By constructing Dispatches entirely from one-off commissions, and thereby allowing more flexibility, a greater diversity of approach and a more rapid response to the topics of the moment, Lloyd returned originality and freshness to the TV current affairs documentary. The programme soon distinguished itself as a formidable window on world affairs through its mixture of investigative documentaries that offered new, unknown information or a completely new story; original presentations of topics that had already been in the news; and different ways of presenting material, such as dramatisations, or the use of a small aspect of a problem to illustrate the larger issue. In essence, Dispatches was about giving people information that somebody, somewhere would rather they didn't know.

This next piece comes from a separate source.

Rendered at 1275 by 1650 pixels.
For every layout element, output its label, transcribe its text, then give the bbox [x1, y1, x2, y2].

Investigations that merit special mention from the strand over the years include award-winning programmes such as the examination of how flaws in the legal system let rapists off ('Getting Away With Rape', tx. 16/2/1994), how electrical equipment used for torturing people was sold by British companies to regimes around the world ('The Torture Trail', tx. 11/1/1995) and, in 'Murder in St. James's' (tx. 10/4/1996), a particularly disturbing documentary suggesting that the shooting of PC Yvonne Fletcher during the Libyan embassy siege in 1984 could have been a cynical murder, involving a second gunman, in order to bring the British into line as part of the U.S. campaign against Libya.

More recently, in 2001, journalist Saira Shah made 'Beneath the Veil' (tx. 26/6/2001), a multi-award-winning documentary for which she went undercover in Afghanistan to expose the Taliban's gross maltreatment of women. Five years later, journalist Sharmeen Obaid-Chinoy returned to the occupied country to see if life for women was any different than it had been under the Taliban regime in 'Afghanistan Unveiled' (tx.17/5/2007). She concluded that the liberation of Afghan women was mostly theoretical.